Maybe this pride would have come out eventually because of something else. I don't know what would have brought out this kind of pride or anger, and especially a distrust of the Valar, if not for Melkor, but I suspect Feanor would have been at the heart of it.

Now since I think it was necessery that the Noldor return to Middle-earth to fight against Morgoth, I can not imagine what necessity there would have been if not for Melkor's release. It could be the meeting with men, the Noldor were faster in friendship with men than were the Sindar. But I believe the release of Melkor, the making of the silmarils, the darkening of Valinor, and the Flight of the Noldor were doomed.

I also think that it was the different character of the kindreds which caused Manwe and Varda to love more the Vanyar and Aule more the Noldor. But I think that the character of these kindreds was further changed by the guidence they recieved from the Valar who most delighted in them. So I would say that the characteristics of the Kindreds were both the cause of and the result of the love and friendship of the 
Vala(r) to whom they were most beloved.

Another thing that I think caused something that in turn effected that cause to increase, is the Noldor's relationship with Melkor in Aman.
Melkor's lies and deceptions enhanced those characteristics of the Noldor that drew him to them.


----------



## Lantarion (Jun 5, 2003)

#### Stated exercise
Pick up the forum discussion about the Noldor, the Valar, and Melkor and carry it on from its last line.

#### Extracted records
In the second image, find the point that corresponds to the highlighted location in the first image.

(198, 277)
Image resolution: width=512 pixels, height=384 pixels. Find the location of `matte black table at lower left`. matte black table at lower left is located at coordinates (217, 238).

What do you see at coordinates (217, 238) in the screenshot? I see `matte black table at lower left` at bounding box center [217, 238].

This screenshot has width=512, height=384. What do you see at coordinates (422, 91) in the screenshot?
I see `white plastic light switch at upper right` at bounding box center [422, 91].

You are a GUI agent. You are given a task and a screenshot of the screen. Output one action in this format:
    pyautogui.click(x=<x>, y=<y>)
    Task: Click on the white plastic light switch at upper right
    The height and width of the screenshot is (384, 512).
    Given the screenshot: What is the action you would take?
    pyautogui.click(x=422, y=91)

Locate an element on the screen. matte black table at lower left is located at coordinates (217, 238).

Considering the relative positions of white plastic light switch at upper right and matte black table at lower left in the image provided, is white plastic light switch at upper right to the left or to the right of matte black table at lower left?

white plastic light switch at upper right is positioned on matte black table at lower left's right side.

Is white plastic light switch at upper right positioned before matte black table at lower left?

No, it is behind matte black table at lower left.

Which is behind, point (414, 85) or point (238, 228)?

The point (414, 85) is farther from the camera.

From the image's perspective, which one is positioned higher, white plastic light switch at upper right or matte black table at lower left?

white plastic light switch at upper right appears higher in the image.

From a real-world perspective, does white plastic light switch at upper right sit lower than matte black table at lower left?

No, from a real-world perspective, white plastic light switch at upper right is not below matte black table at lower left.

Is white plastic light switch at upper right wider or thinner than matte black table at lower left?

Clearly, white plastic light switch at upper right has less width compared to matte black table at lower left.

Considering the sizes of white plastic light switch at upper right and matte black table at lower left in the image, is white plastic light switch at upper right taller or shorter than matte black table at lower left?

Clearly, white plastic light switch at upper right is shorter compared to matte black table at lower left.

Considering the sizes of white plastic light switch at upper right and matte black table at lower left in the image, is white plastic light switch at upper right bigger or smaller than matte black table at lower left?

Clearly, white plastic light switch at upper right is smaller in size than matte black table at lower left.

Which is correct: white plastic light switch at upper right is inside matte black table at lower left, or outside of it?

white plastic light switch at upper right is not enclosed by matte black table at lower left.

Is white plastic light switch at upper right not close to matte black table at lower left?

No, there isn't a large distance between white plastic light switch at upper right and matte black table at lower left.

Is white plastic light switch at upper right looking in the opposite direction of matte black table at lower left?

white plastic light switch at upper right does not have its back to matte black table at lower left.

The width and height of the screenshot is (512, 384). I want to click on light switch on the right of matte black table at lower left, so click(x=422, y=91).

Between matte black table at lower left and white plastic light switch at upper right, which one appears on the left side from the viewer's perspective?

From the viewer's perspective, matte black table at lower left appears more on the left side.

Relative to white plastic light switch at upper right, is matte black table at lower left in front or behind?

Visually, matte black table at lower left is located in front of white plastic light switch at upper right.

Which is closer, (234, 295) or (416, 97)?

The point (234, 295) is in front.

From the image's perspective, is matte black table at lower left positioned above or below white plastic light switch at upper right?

#### Final result
> _Originally posted by Nóm_
> Maybe this pride would have come out eventually because of something else. I don't know what would have brought out this kind of pride or anger, and especially a distrust of the Valar, if not for Melkor, but I suspect Feanor would have been at the heart of it.
> 
> Now since I think it was necessery that the Noldor return to Middle-earth to fight against Morgoth, I can not imagine what necessity there would have been if not for Melkor's release.


I agree that Melkor was the only reason for the exile of the Noldor. Perhaps the Noldor were proud or non-receptive to governance (i.e. of the Valar) from the beginning, but without Melkor's influence they would have either stayed in Aman for ever, or would have begged leave of the Valar to explore Middle-earth. Because as the 'messenger of Manwë' says to Fëanor as he is leaving Valinor:


> "Against the folly of Fëanor shall be set my counsel only. Go not forth! For the hour is evil, and your road leads to sorrow that ye do not foresee. No aid will the Valar lend you in this quest; but neither will they hinder you; for this ye shall know: as ye came hither freely, freely shall ye depart. But thou Fëanor Finwë's son, by thine oath art exiled..."


They were not prisoners in Aman, and I have no doubt that had matters been less evil the Valar would have even ferried them to Middle-earth, if the Eldar had wished it, and had Melkor not ever come among them.


----------



## Confusticated (Jun 5, 2003)

> I agree that Melkor was the only reason for the exile of the Noldor.



Maybe I worded things poorly. I do not thinkwar against Morgoth was the only necessity, just the primary one. The contact that men had with the Calaquendi, and the unions of the races were also necessary. No less necessary perhaps... but I say Morgoth was the primary because I think it was the effects of this that caused the others to be necessities. That if not for Morgoth's return to Middle-earth, men may have been such that they did not need this contact with the Noldor.


----------



## Lantarion (Jun 5, 2003)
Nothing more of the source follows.